* _Exercise instructions_
Set down each line of the data exactly, but not the pictures.

* _Data for the task_
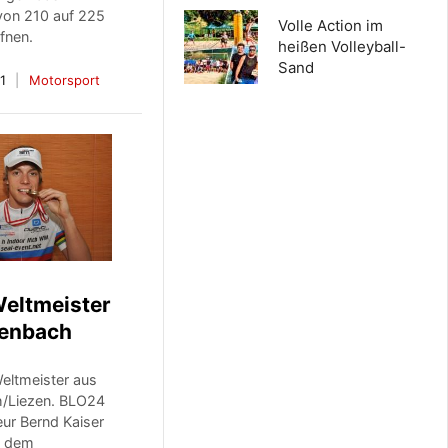
 von 210 auf 225
Volle Action im
ffnen.
heißen Volleyball-
Sand
1
Motorsport
eltmeister
ßenbach
Weltmeister aus
/Liezen. BLO24
ur Bernd Kaiser
it dem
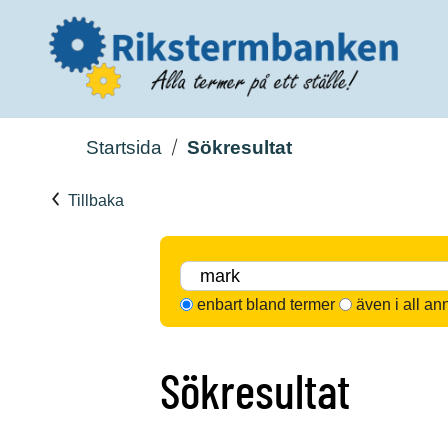
Startsida
Sökresultat
Tillbaka
enbart bland termer
även i all an
Sökresultat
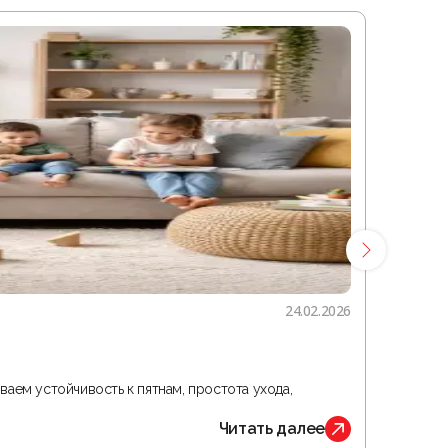
24.02.2026
Гостина
ваем устойчивость к пятнам, простота ухода,
В статье 
Читать далее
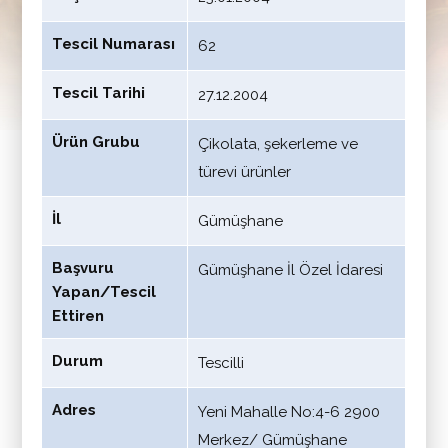
Tescil Numarası
62
Tescil Tarihi
27.12.2004
Ürün Grubu
Çikolata, şekerleme ve
türevi ürünler
İl
Gümüşhane
Başvuru
Gümüşhane İl Özel İdaresi
Yapan/Tescil
Ettiren
Durum
Tescilli
Adres
Yeni Mahalle No:4-6 2900
Merkez/ Gümüşhane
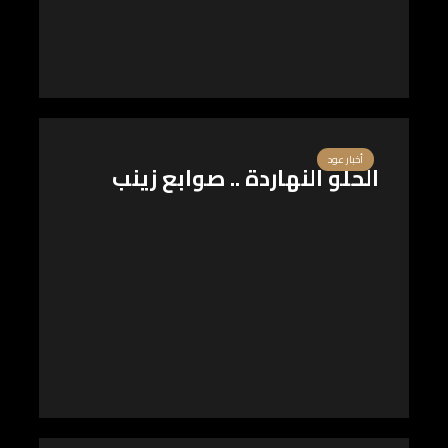
أخبار عود
الحلو النهاردة .. صوابع زينب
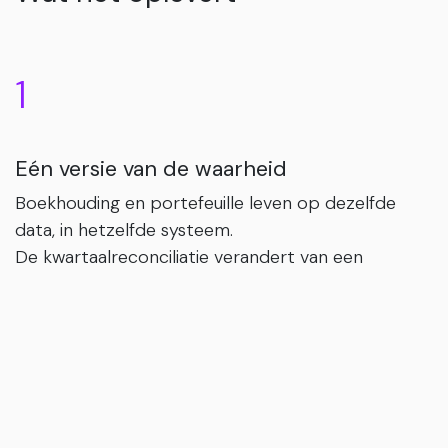
1
Eén versie van de waarheid
Boekhouding en portefeuille leven op dezelfde
data, in hetzelfde systeem.
De kwartaalreconciliatie verandert van een
speurtocht in een formaliteit.
2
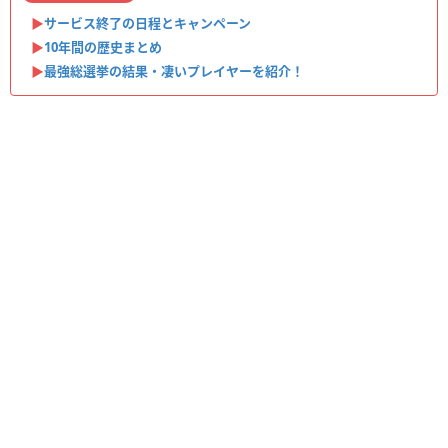
▶︎
サービス終了の日程とキャンペーン
▶︎
10年間の歴史まとめ
▶︎
最強総選挙の結果・凄いプレイヤーを紹介！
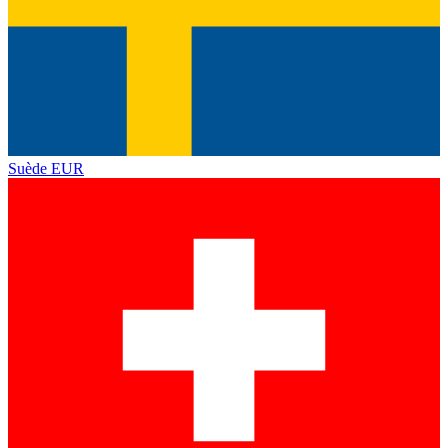
Suède
EUR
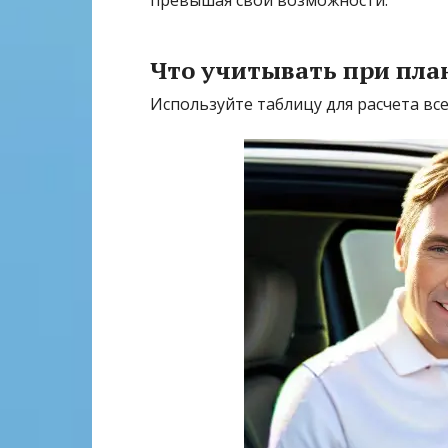
превышая свои возможности.
Что учитывать при пл
Используйте таблицу для расчета вс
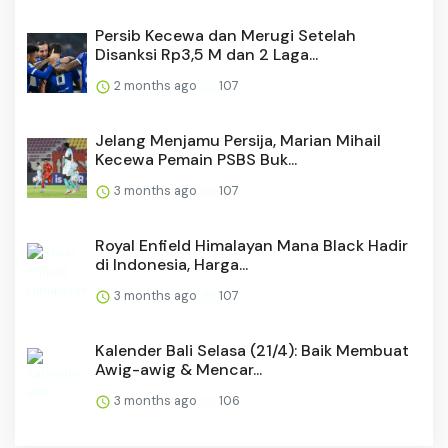
Persib Kecewa dan Merugi Setelah
Disanksi Rp3,5 M dan 2 Laga...
2 months ago
107
Jelang Menjamu Persija, Marian Mihail
Kecewa Pemain PSBS Buk...
3 months ago
107
Royal Enfield Himalayan Mana Black Hadir
di Indonesia, Harga...
3 months ago
107
Kalender Bali Selasa (21/4): Baik Membuat
Awig-awig & Mencar...
3 months ago
106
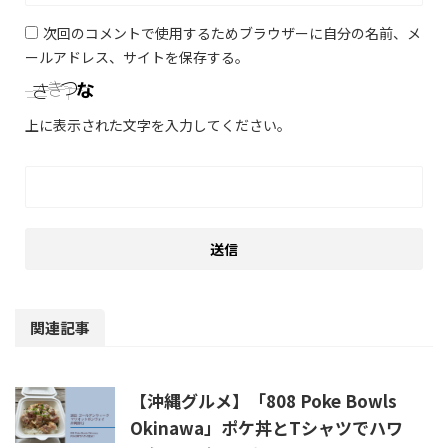
次回のコメントで使用するためブラウザーに自分の名前、メ
ールアドレス、サイトを保存する。
上に表示された文字を入力してください。
関連記事
【沖縄グルメ】「808 Poke Bowls
Okinawa」ポケ丼とTシャツでハワ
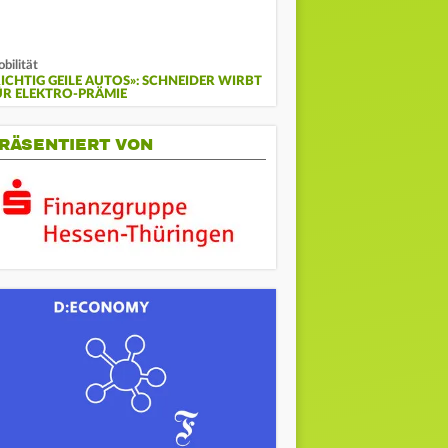
bilität
RICHTIG GEILE AUTOS»: SCHNEIDER WIRBT
ÜR ELEKTRO-PRÄMIE
RÄSENTIERT VON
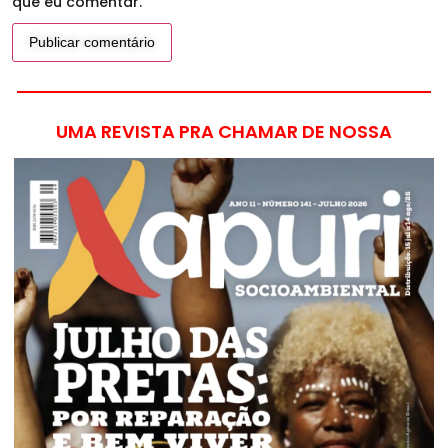
que eu comentar.
UMA REVISTA PRA CHAMAR DE NOSSA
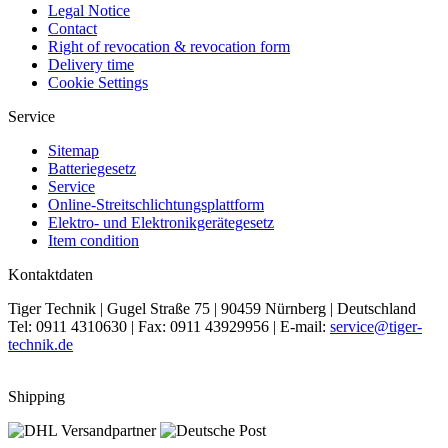
Legal Notice
Contact
Right of revocation & revocation form
Delivery time
Cookie Settings
Service
Sitemap
Batteriegesetz
Service
Online-Streitschlichtungsplattform
Elektro- und Elektronikgerätegesetz
Item condition
Kontaktdaten
Tiger Technik | Gugel Straße 75 | 90459 Nürnberg | Deutschland
Tel: 0911 4310630 | Fax: 0911 43929956 | E-mail:
service@tiger-
technik.de
Shipping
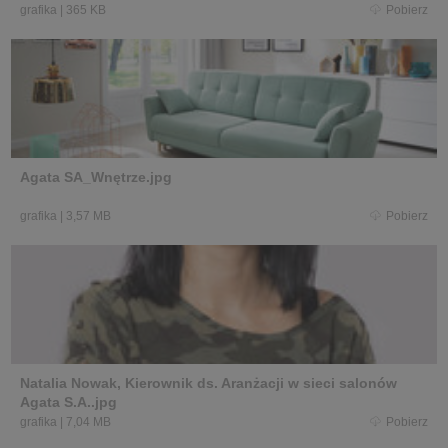
grafika
|
365 KB
Pobierz
Agata SA_Wnętrze.jpg
grafika
|
3,57 MB
Pobierz
Natalia Nowak, Kierownik ds. Aranżacji w sieci salonów
Agata S.A..jpg
grafika
|
7,04 MB
Pobierz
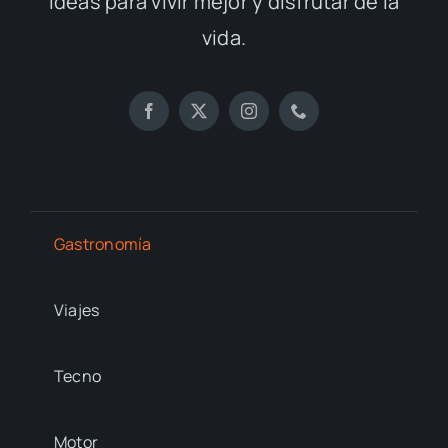
ideas para vivir mejor y disfrutar de la
vida.
Gastronomía
Viajes
Tecno
Motor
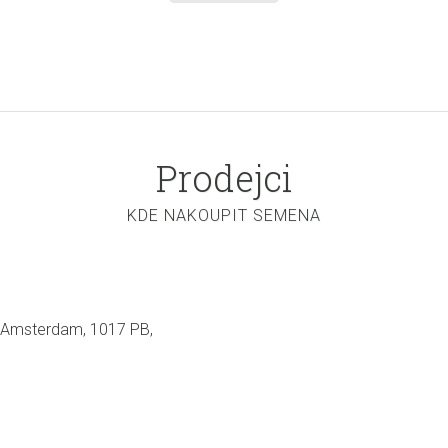
Prodejci
KDE NAKOUPIT SEMENA
, Amsterdam, 1017 PB,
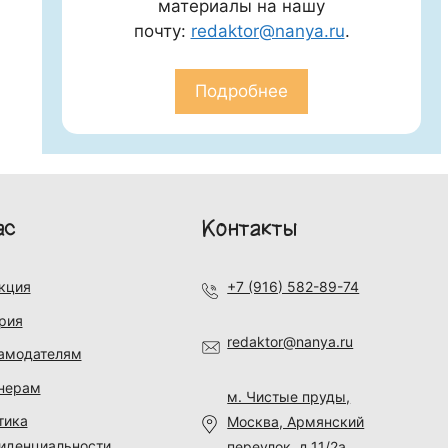
материалы на нашу
почту:
redaktor@nanya.ru
.
Подробнее
ас
Контакты
кция
+7 (916) 582-89-74
рия
redaktor@nanya.ru
амодателям
нерам
м. Чистые пруды,
тика
Москва, Армянский
иденциальности
переулок, д.11/2а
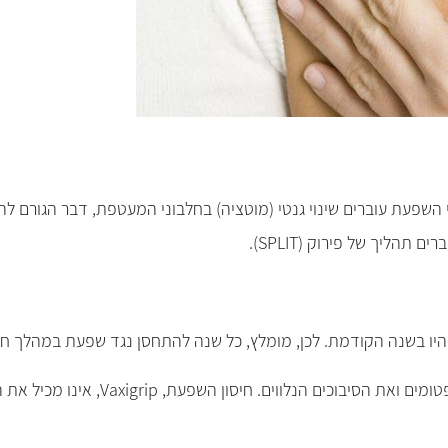
"הפכפכים". נגיפי השפעת עוברים שינוי גנטי (מוטציה) בחלבוני המעטפת, דבר 
הליך של פירוק (SPLIT).
יו בשנה הקודמת. לכן, מומלץ, כל שנה להתחסן נגד שפעת במהלך חו
חיסון נגד שפעת יעיל ב-70-80% מהמקרים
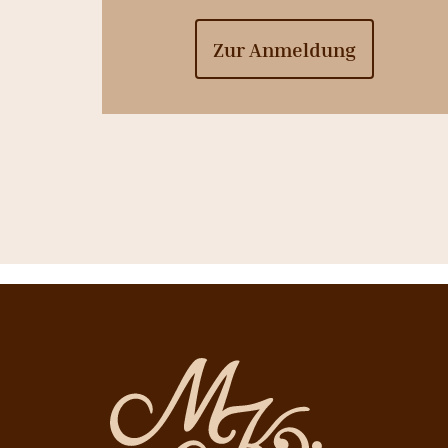
Zur Anmeldung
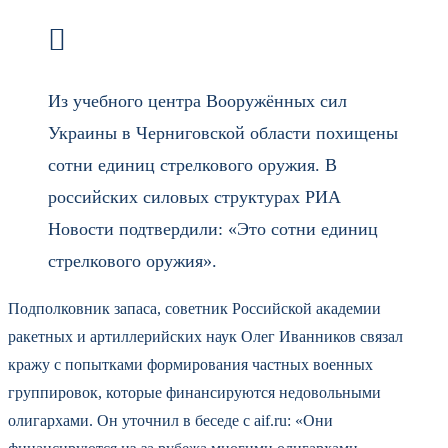
Из учебного центра Вооружённых сил
Украины в Черниговской области похищены
сотни единиц стрелкового оружия. В
российских силовых структурах РИА
Новости подтвердили: «Это сотни единиц
стрелкового оружия».
Подполковник запаса, советник Российской академии
ракетных и артиллерийских наук Олег Иванников связал
кражу с попытками формирования частных военных
группировок, которые финансируются недовольными
олигархами. Он уточнил в беседе с aif.ru: «Они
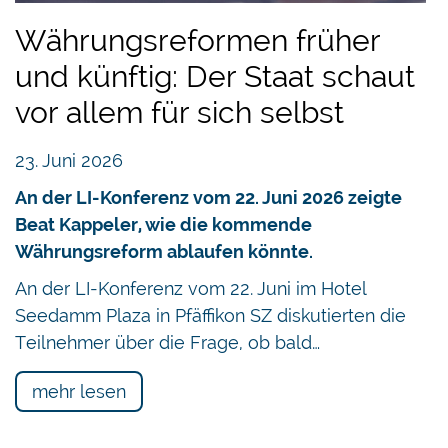
Währungsreformen früher
und künftig: Der Staat schaut
vor allem für sich selbst
23. Juni 2026
An der LI-Konferenz vom 22. Juni 2026 zeigte
Beat Kappeler, wie die kommende
Währungsreform ablaufen könnte.
An der LI-Konferenz vom 22. Juni im Hotel
Seedamm Plaza in Pfäffikon SZ diskutierten die
Teilnehmer über die Frage, ob bald…
mehr lesen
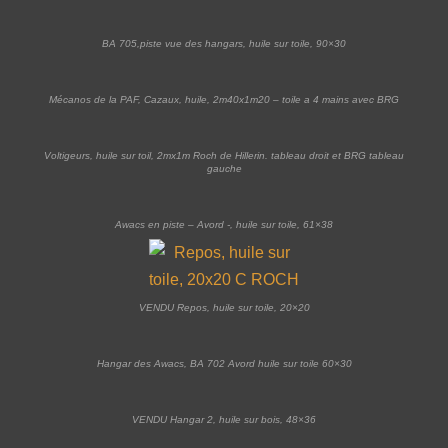
BA 705,piste vue des hangars, huile sur toile, 90×30
Mécanos de la PAF, Cazaux, huile, 2m40x1m20 – toile a 4 mains avec BRG
Voltigeurs, huile sur toil, 2mx1m Roch de Hillerin. tableau droit et BRG tableau
gauche
Awacs en piste – Avord -, huile sur toile, 61×38
VENDU Repos, huile sur toile, 20×20
Hangar des Awacs, BA 702 Avord huile sur toile 60×30
VENDU Hangar 2, huile sur bois, 48×36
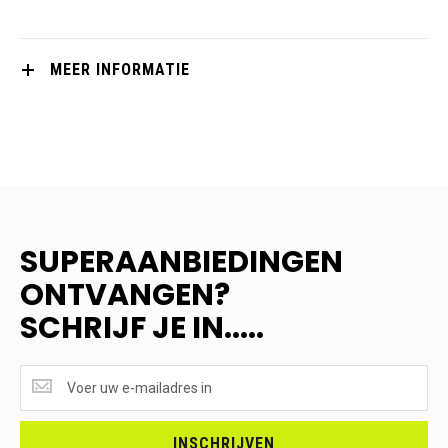
MEER INFORMATIE
SUPERAANBIEDINGEN
ONTVANGEN?
SCHRIJF JE IN.....
SUPERAANBIEDINGEN
ONTVANGEN?
<br>SCHRIJF
JE
INSCHRIJVEN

* _Exercise solution_
 von 210 auf 225
Volle Action im
ffnen.
heißen Volleyball-
Sand
1
Motorsport
eltmeister
ßenbach
Weltmeister aus
/Liezen. BLO24
ur Bernd Kaiser
it dem
Startsida
Sökresultat
Tillbaka
enbart bland termer
även i all an
Sökresultat
24.02.2026
Гостина
ваем устойчивость к пятнам, простота ухода,
В статье 
Читать далее
Tescil Numarası
62
Tescil Tarihi
27.12.2004
Ürün Grubu
Çikolata, şekerleme ve
türevi ürünler
İl
Gümüşhane
Başvuru
Gümüşhane İl Özel İdaresi
Yapan/Tescil
Ettiren
Durum
Tescilli
Adres
Yeni Mahalle No:4-6 2900
Merkez/ Gümüşhane
أخبار عود
الحلو النهاردة .. صوابع زينب
1
Eén versie van de waarheid
Boekhouding en portefeuille leven op dezelfde
data, in hetzelfde systeem.
De kwartaalreconciliatie verandert van een
speurtocht in een formaliteit.
2
▶︎
サービス終了の日程とキャンペーン
▶︎
10年間の歴史まとめ
▶︎
最強総選挙の結果・凄いプレイヤーを紹介！
Suède
EUR
превышая свои возможности.
Что учитывать при пл
Используйте таблицу для расчета вс
Persib Kecewa dan Merugi Setelah
Disanksi Rp3,5 M dan 2 Laga...
2 months ago
107
Jelang Menjamu Persija, Marian Mihail
Kecewa Pemain PSBS Buk...
3 months ago
107
Royal Enfield Himalayan Mana Black Hadir
di Indonesia, Harga...
3 months ago
107
Kalender Bali Selasa (21/4): Baik Membuat
Awig-awig & Mencar...
3 months ago
106
次回のコメントで使用するためブラウザーに自分の名前、メ
ールアドレス、サイトを保存する。
上に表示された文字を入力してください。
関連記事
【沖縄グルメ】「808 Poke Bowls
Okinawa」ポケ丼とTシャツでハワ
bilität
RICHTIG GEILE AUTOS»: SCHNEIDER WIRBT
ÜR ELEKTRO-PRÄMIE
RÄSENTIERT VON
que eu comentar.
UMA REVISTA PRA CHAMAR DE NOSSA
Legal Notice
Contact
Right of revocation & revocation form
Delivery time
Cookie Settings
Service
Sitemap
Batteriegesetz
Service
Online-Streitschlichtungsplattform
Elektro- und Elektronikgerätegesetz
Item condition
Kontaktdaten
Tiger Technik | Gugel Straße 75 | 90459 Nürnberg | Deutschland
Tel: 0911 4310630 | Fax: 0911 43929956 | E-mail:
service@tiger-
technik.de
Shipping
grafika
|
365 KB
Pobierz
Agata SA_Wnętrze.jpg
grafika
|
3,57 MB
Pobierz
Natalia Nowak, Kierownik ds. Aranżacji w sieci salonów
Agata S.A..jpg
grafika
|
7,04 MB
Pobierz
ideas para vivir mejor y disfrutar de la
vida.
Gastronomía
Viajes
Tecno
Motor
Prodejci
KDE NAKOUPIT SEMENA
, Amsterdam, 1017 PB,
материалы на нашу
почту:
redaktor@nanya.ru
.
Подробнее
ас
Контакты
кция
+7 (916) 582-89-74
рия
redaktor@nanya.ru
амодателям
нерам
м. Чистые пруды,
тика
Москва, Армянский
иденциальности
переулок, д.11/2а
"הפכפכים". נגיפי השפעת עוברים שינוי גנטי (מוטציה) בחלבוני המעטפת, דבר 
הליך של פירוק (SPLIT).
יו בשנה הקודמת. לכן, מומלץ, כל שנה להתחסן נגד שפעת במהלך חו
חיסון נגד שפעת יעיל ב-70-80% מהמקרים
Zur Anmeldung
Из учебного центра Вооружённых сил
Украины в Черниговской области похищены
сотни единиц стрелкового оружия. В
российских силовых структурах РИА
Новости подтвердили: «Это сотни единиц
стрелкового оружия».
Подполковник запаса, советник Российской академии
ракетных и артиллерийских наук Олег Иванников связал
кражу с попытками формирования частных военных
группировок, которые финансируются недовольными
олигархами. Он уточнил в беседе с aif.ru: «Они
Währungsreformen früher
und künftig: Der Staat schaut
vor allem für sich selbst
23. Juni 2026
An der LI-Konferenz vom 22. Juni 2026 zeigte
Beat Kappeler, wie die kommende
Währungsreform ablaufen könnte.
An der LI-Konferenz vom 22. Juni im Hotel
Seedamm Plaza in Pfäffikon SZ diskutierten die
Teilnehmer über die Frage, ob bald…
mehr lesen
BA 705,piste vue des hangars, huile sur toile, 90×30
Mécanos de la PAF, Cazaux, huile, 2m40x1m20 – toile a 4 mains avec BRG
Voltigeurs, huile sur toil, 2mx1m Roch de Hillerin. tableau droit et BRG tableau
gauche
Awacs en piste – Avord -, huile sur toile, 61×38
VENDU Repos, huile sur toile, 20×20
Hangar des Awacs, BA 702 Avord huile sur toile 60×30
VENDU Hangar 2, huile sur bois, 48×36
MEER INFORMATIE
SUPERAANBIEDINGEN
ONTVANGEN?
SCHRIJF JE IN.....
SUPERAANBIEDINGEN
ONTVANGEN?
<br>SCHRIJF
JE
INSCHRIJVEN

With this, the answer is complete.